### Exercise materials
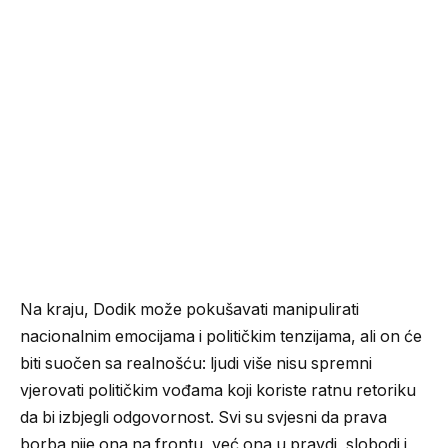
Na kraju, Dodik može pokušavati manipulirati
nacionalnim emocijama i političkim tenzijama, ali on će
biti suočen sa realnošću: ljudi više nisu spremni
vjerovati političkim vođama koji koriste ratnu retoriku
da bi izbjegli odgovornost. Svi su svjesni da prava
borba nije ona na frontu, već ona u pravdi, slobodi i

### Task brief
Reproduce the material exactly; omit the pictures.

### Answer space
Na kraju, Dodik može pokušavati manipulirati
nacionalnim emocijama i političkim tenzijama, ali on će
biti suočen sa realnošću: ljudi više nisu spremni
vjerovati političkim vođama koji koriste ratnu retoriku
da bi izbjegli odgovornost. Svi su svjesni da prava
borba nije ona na frontu, već ona u pravdi, slobodi i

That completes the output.